The views which we have expressed concerning the restrictive effect of Sec. 16(b) find strong support in the testimony of expert witnesses, which is not mentioned in either the Tax Court's opinion or the Commissioner's brief. Taxpayer's expert, a prominent Chicago lawyer who specialized in corporate practice and who was familiar with the Securities Exchange Act, particularly Sec. 16(b), testified that in his opinion taxpayer could not have sold the stock until after the expiration of the six-month period without being liable for profits realized. He also gave as his opinion that it would have been difficult to find an underwriter or broker who would have participated in the sale of such stock because if he did so with knowledge of the situation he might be liable, together with the taxpayer, in a suit to recover profits. On the other hand, the Commissioner offered a witness who appears to have been qualified to testify as an expert. He gave as his opinion that Sec. 16(b) would not affect the fair market value of the shares but only concern the profits which taxpayer might be required to pay back to the corporation. On cross-examination, however, the witness admitted that Sec. 16(b) constituted a restraint upon sale of the shares and that he was unable to evaluate its effect upon their market value.

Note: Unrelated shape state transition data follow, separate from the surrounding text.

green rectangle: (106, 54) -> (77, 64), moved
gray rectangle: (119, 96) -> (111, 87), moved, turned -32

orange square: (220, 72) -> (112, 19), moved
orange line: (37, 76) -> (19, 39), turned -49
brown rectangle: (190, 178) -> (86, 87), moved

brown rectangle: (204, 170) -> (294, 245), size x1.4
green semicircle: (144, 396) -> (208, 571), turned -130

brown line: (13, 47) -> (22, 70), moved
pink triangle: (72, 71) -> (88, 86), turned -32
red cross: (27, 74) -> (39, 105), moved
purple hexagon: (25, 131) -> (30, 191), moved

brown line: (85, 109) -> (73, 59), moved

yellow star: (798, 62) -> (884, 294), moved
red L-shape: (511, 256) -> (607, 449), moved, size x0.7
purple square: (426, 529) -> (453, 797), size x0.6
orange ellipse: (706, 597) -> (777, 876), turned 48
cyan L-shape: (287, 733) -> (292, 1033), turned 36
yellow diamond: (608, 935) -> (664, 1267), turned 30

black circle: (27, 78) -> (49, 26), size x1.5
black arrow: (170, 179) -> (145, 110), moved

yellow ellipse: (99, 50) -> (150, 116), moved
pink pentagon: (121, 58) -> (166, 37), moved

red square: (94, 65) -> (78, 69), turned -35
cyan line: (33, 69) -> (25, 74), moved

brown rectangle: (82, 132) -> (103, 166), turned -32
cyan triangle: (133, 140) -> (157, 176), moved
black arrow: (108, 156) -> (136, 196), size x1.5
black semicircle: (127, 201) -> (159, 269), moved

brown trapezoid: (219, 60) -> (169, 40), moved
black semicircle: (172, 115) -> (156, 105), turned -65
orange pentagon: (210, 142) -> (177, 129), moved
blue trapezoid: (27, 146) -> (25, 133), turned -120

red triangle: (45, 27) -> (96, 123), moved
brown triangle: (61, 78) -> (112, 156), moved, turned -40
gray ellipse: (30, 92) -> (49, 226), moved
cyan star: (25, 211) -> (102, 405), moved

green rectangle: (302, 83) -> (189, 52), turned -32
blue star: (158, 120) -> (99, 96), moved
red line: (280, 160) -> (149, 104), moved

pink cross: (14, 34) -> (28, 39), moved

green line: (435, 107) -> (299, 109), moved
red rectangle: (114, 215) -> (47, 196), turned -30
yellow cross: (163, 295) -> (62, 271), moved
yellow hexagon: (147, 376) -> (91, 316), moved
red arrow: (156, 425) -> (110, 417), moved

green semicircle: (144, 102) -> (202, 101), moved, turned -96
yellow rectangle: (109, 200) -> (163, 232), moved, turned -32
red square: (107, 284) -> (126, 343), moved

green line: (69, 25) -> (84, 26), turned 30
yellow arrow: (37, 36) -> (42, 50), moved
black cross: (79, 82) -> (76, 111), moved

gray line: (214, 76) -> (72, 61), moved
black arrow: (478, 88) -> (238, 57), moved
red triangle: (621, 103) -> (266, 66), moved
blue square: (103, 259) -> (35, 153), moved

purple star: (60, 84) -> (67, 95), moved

Finally, he admitted that he would exclude the restraint imposed by 16(b) in determining value because taxpayer could sever his employment with Household, which would result in the removal of any restriction.


The testimony of these expert witnesses clearly shows that neither the taxpayer nor any other person under similar circumstances would be a willing seller, with knowledge that all profits realized might inure to the benefit of the corporation, and it is doubtful if any person cognizant of the circumstances would become a willing buyer.


The decision of the Tax Court is reversed and the cause remanded, without prejudice to any further proceedings not inconsistent with this opinion.